> _Stored items_

++++++++

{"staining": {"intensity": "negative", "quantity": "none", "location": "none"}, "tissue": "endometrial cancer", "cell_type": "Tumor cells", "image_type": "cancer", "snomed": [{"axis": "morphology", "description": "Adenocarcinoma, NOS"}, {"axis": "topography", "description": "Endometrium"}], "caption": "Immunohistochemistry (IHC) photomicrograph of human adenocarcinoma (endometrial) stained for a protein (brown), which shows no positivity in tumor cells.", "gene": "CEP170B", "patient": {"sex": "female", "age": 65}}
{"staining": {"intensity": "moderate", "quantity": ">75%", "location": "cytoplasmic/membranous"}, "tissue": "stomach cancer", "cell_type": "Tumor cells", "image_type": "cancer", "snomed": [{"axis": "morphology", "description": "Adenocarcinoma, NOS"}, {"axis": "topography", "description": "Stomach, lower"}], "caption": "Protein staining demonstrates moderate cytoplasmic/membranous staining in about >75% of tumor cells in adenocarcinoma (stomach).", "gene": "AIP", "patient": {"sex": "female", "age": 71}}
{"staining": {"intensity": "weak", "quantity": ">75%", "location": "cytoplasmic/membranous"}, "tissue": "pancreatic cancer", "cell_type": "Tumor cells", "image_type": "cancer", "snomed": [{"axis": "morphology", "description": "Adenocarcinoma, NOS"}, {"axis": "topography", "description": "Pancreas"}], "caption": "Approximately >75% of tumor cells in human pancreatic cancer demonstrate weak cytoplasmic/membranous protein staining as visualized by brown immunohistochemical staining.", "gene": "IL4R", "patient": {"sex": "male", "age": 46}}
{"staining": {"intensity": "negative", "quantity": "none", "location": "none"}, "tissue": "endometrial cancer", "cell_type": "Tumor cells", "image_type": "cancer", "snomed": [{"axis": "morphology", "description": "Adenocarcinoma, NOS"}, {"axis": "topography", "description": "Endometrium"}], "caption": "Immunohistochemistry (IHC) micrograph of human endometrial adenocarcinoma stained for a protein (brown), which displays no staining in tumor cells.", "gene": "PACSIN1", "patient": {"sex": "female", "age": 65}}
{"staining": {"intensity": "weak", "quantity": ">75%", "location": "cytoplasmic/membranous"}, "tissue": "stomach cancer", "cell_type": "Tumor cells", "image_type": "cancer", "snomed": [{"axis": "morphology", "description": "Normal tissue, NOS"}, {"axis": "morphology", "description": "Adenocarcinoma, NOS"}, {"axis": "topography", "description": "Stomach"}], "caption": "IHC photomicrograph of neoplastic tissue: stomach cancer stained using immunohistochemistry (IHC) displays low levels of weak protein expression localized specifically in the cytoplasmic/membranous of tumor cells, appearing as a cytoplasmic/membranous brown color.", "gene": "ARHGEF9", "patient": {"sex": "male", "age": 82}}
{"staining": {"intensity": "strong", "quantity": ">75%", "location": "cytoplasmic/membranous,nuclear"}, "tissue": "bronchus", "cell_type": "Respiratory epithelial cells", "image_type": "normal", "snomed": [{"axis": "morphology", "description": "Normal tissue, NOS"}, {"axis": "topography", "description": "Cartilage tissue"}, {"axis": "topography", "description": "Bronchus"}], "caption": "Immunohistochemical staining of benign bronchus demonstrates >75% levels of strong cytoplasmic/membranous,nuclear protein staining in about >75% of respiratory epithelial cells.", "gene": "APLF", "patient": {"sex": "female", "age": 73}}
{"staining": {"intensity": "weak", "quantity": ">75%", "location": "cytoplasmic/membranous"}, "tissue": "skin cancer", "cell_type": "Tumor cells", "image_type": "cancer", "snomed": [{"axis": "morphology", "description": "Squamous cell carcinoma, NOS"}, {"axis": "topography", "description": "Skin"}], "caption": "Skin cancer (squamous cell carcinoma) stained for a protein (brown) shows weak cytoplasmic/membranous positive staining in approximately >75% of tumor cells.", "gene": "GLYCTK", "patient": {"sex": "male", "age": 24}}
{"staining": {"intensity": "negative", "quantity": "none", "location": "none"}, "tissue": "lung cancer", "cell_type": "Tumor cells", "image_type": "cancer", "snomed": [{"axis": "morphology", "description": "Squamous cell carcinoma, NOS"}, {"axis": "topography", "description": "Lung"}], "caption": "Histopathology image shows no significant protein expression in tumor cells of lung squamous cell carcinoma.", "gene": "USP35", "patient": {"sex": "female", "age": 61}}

++++++++

> _Exercise aim_
Could you restate every record word for word?

> _Task result_
{"staining": {"intensity": "negative", "quantity": "none", "location": "none"}, "tissue": "endometrial cancer", "cell_type": "Tumor cells", "image_type": "cancer", "snomed": [{"axis": "morphology", "description": "Adenocarcinoma, NOS"}, {"axis": "topography", "description": "Endometrium"}], "caption": "Immunohistochemistry (IHC) photomicrograph of human adenocarcinoma (endometrial) stained for a protein (brown), which shows no positivity in tumor cells.", "gene": "CEP170B", "patient": {"sex": "female", "age": 65}}
{"staining": {"intensity": "moderate", "quantity": ">75%", "location": "cytoplasmic/membranous"}, "tissue": "stomach cancer", "cell_type": "Tumor cells", "image_type": "cancer", "snomed": [{"axis": "morphology", "description": "Adenocarcinoma, NOS"}, {"axis": "topography", "description": "Stomach, lower"}], "caption": "Protein staining demonstrates moderate cytoplasmic/membranous staining in about >75% of tumor cells in adenocarcinoma (stomach).", "gene": "AIP", "patient": {"sex": "female", "age": 71}}
{"staining": {"intensity": "weak", "quantity": ">75%", "location": "cytoplasmic/membranous"}, "tissue": "pancreatic cancer", "cell_type": "Tumor cells", "image_type": "cancer", "snomed": [{"axis": "morphology", "description": "Adenocarcinoma, NOS"}, {"axis": "topography", "description": "Pancreas"}], "caption": "Approximately >75% of tumor cells in human pancreatic cancer demonstrate weak cytoplasmic/membranous protein staining as visualized by brown immunohistochemical staining.", "gene": "IL4R", "patient": {"sex": "male", "age": 46}}
{"staining": {"intensity": "negative", "quantity": "none", "location": "none"}, "tissue": "endometrial cancer", "cell_type": "Tumor cells", "image_type": "cancer", "snomed": [{"axis": "morphology", "description": "Adenocarcinoma, NOS"}, {"axis": "topography", "description": "Endometrium"}], "caption": "Immunohistochemistry (IHC) micrograph of human endometrial adenocarcinoma stained for a protein (brown), which displays no staining in tumor cells.", "gene": "PACSIN1", "patient": {"sex": "female", "age": 65}}
{"staining": {"intensity": "weak", "quantity": ">75%", "location": "cytoplasmic/membranous"}, "tissue": "stomach cancer", "cell_type": "Tumor cells", "image_type": "cancer", "snomed": [{"axis": "morphology", "description": "Normal tissue, NOS"}, {"axis": "morphology", "description": "Adenocarcinoma, NOS"}, {"axis": "topography", "description": "Stomach"}], "caption": "IHC photomicrograph of neoplastic tissue: stomach cancer stained using immunohistochemistry (IHC) displays low levels of weak protein expression localized specifically in the cytoplasmic/membranous of tumor cells, appearing as a cytoplasmic/membranous brown color.", "gene": "ARHGEF9", "patient": {"sex": "male", "age": 82}}
{"staining": {"intensity": "strong", "quantity": ">75%", "location": "cytoplasmic/membranous,nuclear"}, "tissue": "bronchus", "cell_type": "Respiratory epithelial cells", "image_type": "normal", "snomed": [{"axis": "morphology", "description": "Normal tissue, NOS"}, {"axis": "topography", "description": "Cartilage tissue"}, {"axis": "topography", "description": "Bronchus"}], "caption": "Immunohistochemical staining of benign bronchus demonstrates >75% levels of strong cytoplasmic/membranous,nuclear protein staining in about >75% of respiratory epithelial cells.", "gene": "APLF", "patient": {"sex": "female", "age": 73}}
{"staining": {"intensity": "weak", "quantity": ">75%", "location": "cytoplasmic/membranous"}, "tissue": "skin cancer", "cell_type": "Tumor cells", "image_type": "cancer", "snomed": [{"axis": "morphology", "description": "Squamous cell carcinoma, NOS"}, {"axis": "topography", "description": "Skin"}], "caption": "Skin cancer (squamous cell carcinoma) stained for a protein (brown) shows weak cytoplasmic/membranous positive staining in approximately >75% of tumor cells.", "gene": "GLYCTK", "patient": {"sex": "male", "age": 24}}
{"staining": {"intensity": "negative", "quantity": "none", "location": "none"}, "tissue": "lung cancer", "cell_type": "Tumor cells", "image_type": "cancer", "snomed": [{"axis": "morphology", "description": "Squamous cell carcinoma, NOS"}, {"axis": "topography", "description": "Lung"}], "caption": "Histopathology image shows no significant protein expression in tumor cells of lung squamous cell carcinoma.", "gene": "USP35", "patient": {"sex": "female", "age": 61}}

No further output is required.